Natural disasters of 2018
The hurricanes Florence and Michael caused massive destruction in the southeast U.S. during the Atlantic storm season. In the Pacific, Super Typhoons Mangkhut and Yutu rocked the Philippines, Guam, South China and the Mariana Islands. Argentina and Uruguay experienced severe drought.
In May, the Pakistani people experienced one of the deadliest heat waves of their history. For several days, the city of Karachi was above 40 degrees during Ramadan when most people were fasting from dawn to night. According to reports, 180 people lost their lives during the heat wave most of them being women and children.

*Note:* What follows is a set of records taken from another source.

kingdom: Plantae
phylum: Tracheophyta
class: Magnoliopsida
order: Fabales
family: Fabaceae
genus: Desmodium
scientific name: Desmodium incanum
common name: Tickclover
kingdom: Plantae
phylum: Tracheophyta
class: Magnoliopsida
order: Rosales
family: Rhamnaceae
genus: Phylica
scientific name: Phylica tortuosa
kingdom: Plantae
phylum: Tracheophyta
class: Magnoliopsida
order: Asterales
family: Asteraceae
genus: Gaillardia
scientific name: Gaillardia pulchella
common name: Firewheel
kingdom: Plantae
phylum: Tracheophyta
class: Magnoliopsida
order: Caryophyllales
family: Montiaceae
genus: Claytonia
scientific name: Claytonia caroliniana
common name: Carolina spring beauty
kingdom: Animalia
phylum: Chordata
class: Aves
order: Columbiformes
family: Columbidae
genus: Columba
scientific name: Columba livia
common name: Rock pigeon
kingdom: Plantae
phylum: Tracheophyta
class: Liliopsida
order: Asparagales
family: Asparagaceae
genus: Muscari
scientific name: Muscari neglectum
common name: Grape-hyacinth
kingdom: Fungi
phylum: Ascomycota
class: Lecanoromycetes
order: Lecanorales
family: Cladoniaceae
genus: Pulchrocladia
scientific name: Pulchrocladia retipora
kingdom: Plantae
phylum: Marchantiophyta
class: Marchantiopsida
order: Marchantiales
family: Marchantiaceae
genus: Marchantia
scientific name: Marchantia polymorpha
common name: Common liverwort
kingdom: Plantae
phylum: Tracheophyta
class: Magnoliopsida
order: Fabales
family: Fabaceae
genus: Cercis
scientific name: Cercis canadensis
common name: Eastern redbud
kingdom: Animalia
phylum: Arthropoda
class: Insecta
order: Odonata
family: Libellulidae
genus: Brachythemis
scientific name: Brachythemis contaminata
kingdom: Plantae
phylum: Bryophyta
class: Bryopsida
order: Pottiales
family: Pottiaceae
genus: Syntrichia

Floods were the biggest natural disasters in 2018 with reports coming from all over the world throughout the year. According to the Red Cross, the flood that hit North Korea in early September resulted in 151 deaths while thousands of people ended up homeless. The same scenario, occurred in Nigeria in the same month which caused half a million people to leave their homes. The flood caused the death of approximately 200 people and affected roughly 2 million. Japan was also hit by a severe flood in July which caused landslides. Officials said the flooding was particularly bad because much of the rain fell in mountainous areas and funneled down into cities. The flood in Japan cost the lives of 220 people. Monsoon flooding in India killed more than 300 people, mostly due to falling debris after landslides. On December, 22, a tsunami struck the western coast of Java in Indonesia, killing at least 430 people and triggering a state of emergency in the region.
The cost of disasters
Scientists are not able to pinpoint whether natural disaster is a result of a man-made incidents or global climate change; however, according to a study released by the charity Christian Aid, climate change-induced disasters cost nations at least $100 billion worldwide in 2018.
"[The year] 2018 showed the catastrophic threat that climate change presents the world and this was just a shadow of what would come if temperatures continue to rise," Kat Kramer, the global climate lead for the Christian Aid group, told Agence France-Presse (AFP).
The most costly disaster of the year were the hurricanes Florence and Michael, which caused an estimated $17 billion and $15 billion worth of damage, respectively.
Christian Aid found that four events - including the California wildfires, drought in southern Europe and widespread flooding in Japan - cost at least $7 billion each.
What to expect in 2019?
For months, scientist after scientist has been warning the public that this year, the extreme weather events will make life worse than ever.
The recent reports show that an El Nino event is very likely under way, amping up extreme weather already made worse by climate change and increasing the odds that 2019 will be the hottest year in recorded human history.
According to National Geographic, the top four hottest years have been the last four, 2015-2018, driven by increased emissions of heat-trapping carbon dioxide (CO2), which have also reached record levels, according to the World Meteorological Organization (WMO).
Since the temperature rise will continue in 2019, this year, the world is likely to witness more tornadoes, tsunamis, wildfires, floods and droughts.
"The unprecedented floods, droughts, heat waves, wildfires and superstorms we've seen in recent years - are the face of climate change," Michael Mann, distinguished professor of atmospheric science at Penn State University, told AFP.
"The world's weather is becoming more extreme before our eyes - the only thing that can stop this destructive trend from escalating is a rapid fall in carbon emissions."